**Treść zadania**
Jak według tekstu o nowelizacji ustawy oświatowej zmieni się liczba specjalistów w polskich szkołach?

**Fragment dokumentu**
☆ ☆ ☆ ☆ ☆ ☆ ☆
Od września w życie wejdą zapisy zawarte w nowelizacji ustawy oświatowej
Ponad pół miliarda zł trafi dodatkowo na wsparcie tzw. edukacji włączającej. Celem jest zapewnienie wszystkim uczniom wysokiej jakości kształcenia.
Pandemia COVID-19 i nauka zdalna bardzo mocno odbiły się na kondycji uczniów.
– Trzeba było sięgnąć po rozwiązania, które wyjdą naprzeciw oczekiwaniom młodzieży, rodziców i nauczycieli – mówił dr hab. Przemysław Czarnek, minister edukacji i nauki.
Takie rozwiązania znalazły się w noweli ustawy oświatowej. Dokument został już podpisany przez prezydenta Andrzeja Dudy. Dzięki niemu od 1 września br. do polskich szkół trafi 520 mln zł na dodatkowe etaty dla psychologów, pedagogów, logopedów i neurologopedów.
– Opieka psychologiczna, praca psychologów i specjalistów w polskich szkołach jest niezwykle potrzebna po to, żeby zaradzić problemom, które powstały zwłaszcza w okresie covidowym – poinformował szef resortu edukacji.
Liczba specjalistów w polskich szkołach zwiększy się z 21 tys. do 38 tys. osób. O tym, że są potrzebni, świadczą dane, które wskazują, że 70 proc. dzieci ze specjalistycznymi potrzebami objętych jest kształceniem specjalnym w szkołach ogólnodostępnych. Co więcej, 1/3 dzieci w szkołach doświadcza różnego rodzaju problemów psychologicznych i pedagogicznych, zaś 4 proc. populacji – to dzieci, które są zagrożone niepełnosprawnością bądź są niepełnosprawne.
– Polska szkoła musi odpowiedzieć i odpowiada na te wyzwania – poinformowała Marzena Machałek, wiceminister edukacji i nauki.
W szkołach zostanie wprowadzone stanowisko pedagoga specjalnego. Chodzi o to – jak wyjaśniła wiceminister edukacji i nauki – aby trafniej oceniać problemy i podnieść edukację dla wszystkich dzieci, które uczęszczają do szkół oraz zniwelować różnice rozwojowe dzieci.
☆ ☆ ☆ ☆ ☆ ☆ ☆
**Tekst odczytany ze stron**
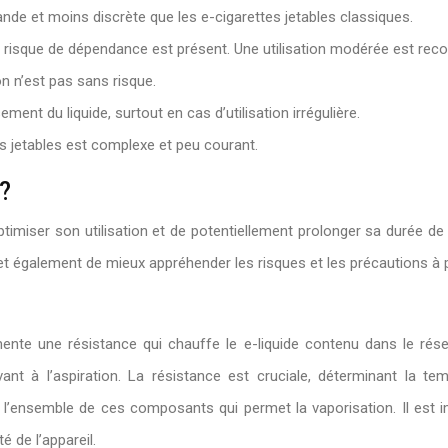
ande et moins discrète que les e-cigarettes jetables classiques.
e risque de dépendance est présent. Une utilisation modérée est r
n n’est pas sans risque.
ment du liquide, surtout en cas d’utilisation irrégulière.
s jetables est complexe et peu courant.
?
miser son utilisation et de potentiellement prolonger sa durée de 
t également de mieux appréhender les risques et les précautions à 
ente une résistance qui chauffe le e-liquide contenu dans le réser
ivant à l’aspiration. La résistance est cruciale, déterminant la t
 l’ensemble de ces composants qui permet la vaporisation. Il est 
é de l’appareil.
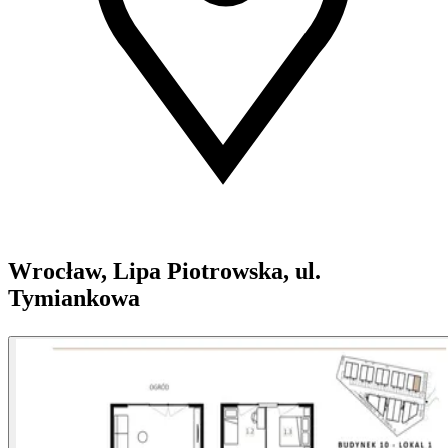
Wrocław, Lipa Piotrowska, ul.
Tymiankowa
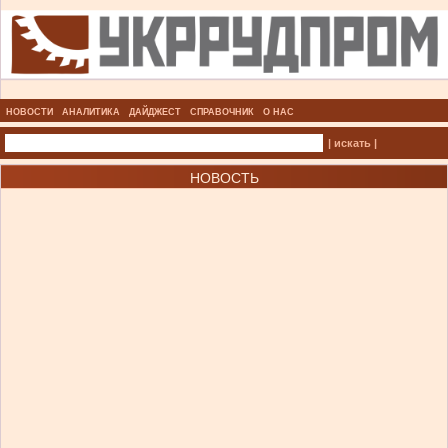
НОВОСТИ
АНАЛИТИКА
ДАЙДЖЕСТ
СПРАВОЧНИК
О НАС
| искать |
НОВОСТЬ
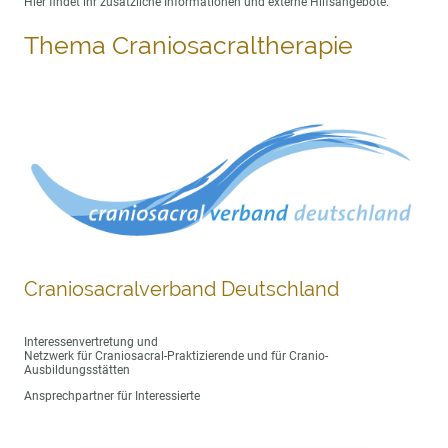
Hier findet ihr zusätzliche Informationen und externe Hilfsangebote.
Thema Craniosacraltherapie
Craniosacralverband Deutschland
Interessenvertretung und
Netzwerk für Craniosacral-Praktizierende und für Cranio-
Ausbildungsstätten
Ansprechpartner für Interessierte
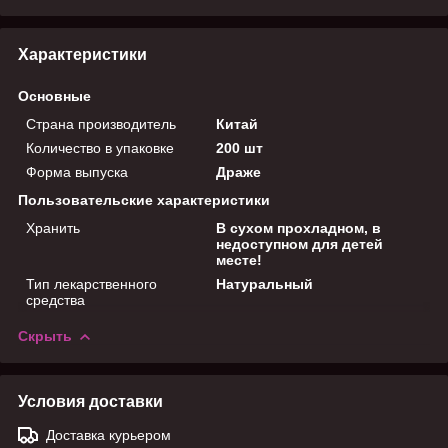
Характеристики
Основные
Страна производитель
Китай
Количество в упаковке
200 шт
Форма выпуска
Драже
Пользовательские характеристики
Хранить
В сухом прохладном, в
недоступном для детей
месте!
Тип лекарственного
Натуральный
средства
Скрыть
Условия доставки
Доставка курьером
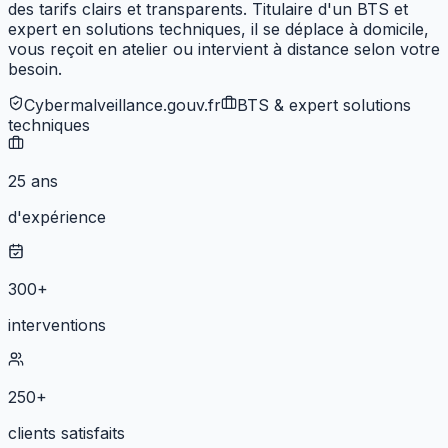
des tarifs clairs et transparents. Titulaire d'un BTS et
expert en solutions techniques,
il se déplace à domicile,
vous reçoit en atelier ou intervient à distance selon votre
besoin.
Cybermalveillance.gouv.fr
BTS & expert solutions
techniques
25 ans
d'expérience
300+
interventions
250+
clients satisfaits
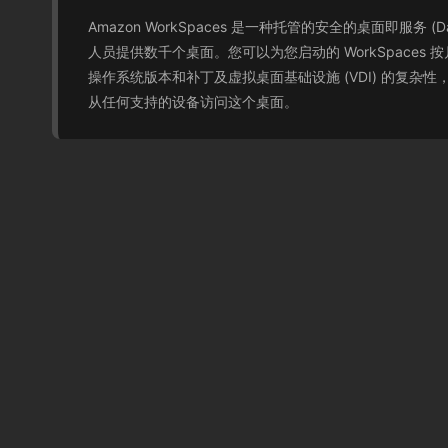
Amazon WorkSpaces 是一种托管的安全的桌面即服务 (
人员提供数千个桌面。您可以为您启动的 WorkSpaces 
操作系统版本和补丁及虚拟桌面基础设施 (VDI) 的复杂性
从任何支持的设备访问这个桌面。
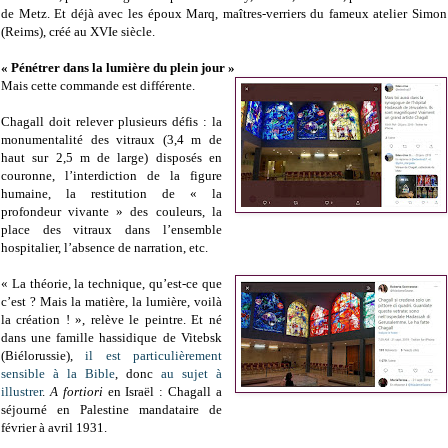
de Metz. Et déjà avec les époux Marq, maîtres-verriers du fameux atelier Simon
(Reims), créé au XVIe siècle.
« Pénétrer dans la lumière du plein jour »
Mais cette commande est différente.
Chagall doit relever plusieurs défis : la
monumentalité des vitraux (3,4 m de
haut sur 2,5 m de large) disposés en
couronne, l’interdiction de la figure
humaine, la restitution de « la
profondeur vivante » des couleurs, la
place des vitraux dans l’ensemble
hospitalier, l’absence de narration, etc.
« La théorie, la technique, qu’est-ce que
c’est ? Mais la matière, la lumière, voilà
la création ! », relève le peintre. Et né
dans une famille hassidique de Vitebsk
(Biélorussie),
il est particulièrement
sensible à la Bible
, donc
au sujet à
illustrer
.
A fortiori
en Israël : Chagall a
séjourné en Palestine mandataire de
février à avril 1931.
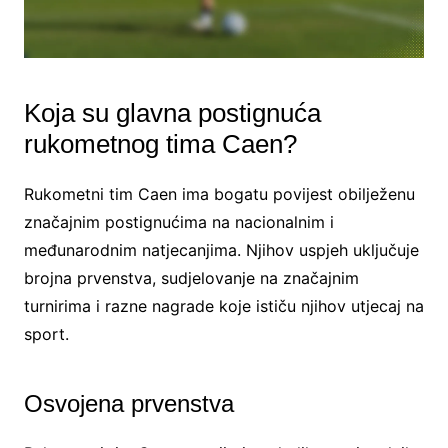
Koja su glavna postignuća
rukometnog tima Caen?
Rukometni tim Caen ima bogatu povijest obilježenu
značajnim postignućima na nacionalnim i
međunarodnim natjecanjima. Njihov uspjeh uključuje
brojna prvenstva, sudjelovanje na značajnim
turnirima i razne nagrade koje ističu njihov utjecaj na
sport.
Osvojena prvenstva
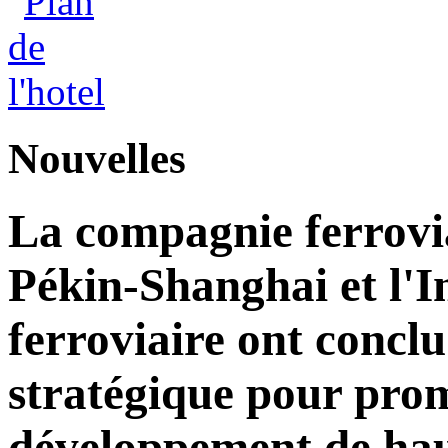
Nouvelles
La compagnie ferrovia
Pékin-Shanghai et l'I
ferroviaire ont concl
stratégique pour pro
développement de hau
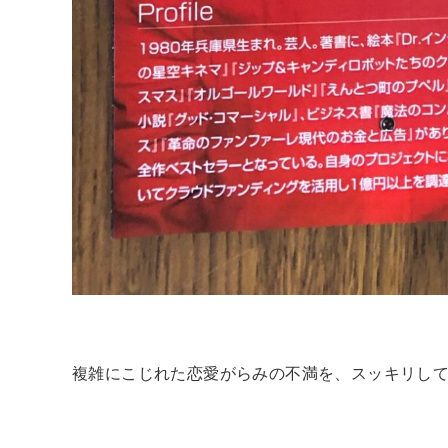
複雑にこじれた恋愛がらみの不満を、スッキリし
☆ ☆ ☆ ☆ ☆ ☆ ☆
**Odpowiedź**
Zwiększy się z 21 tys. do 38 tys. osób.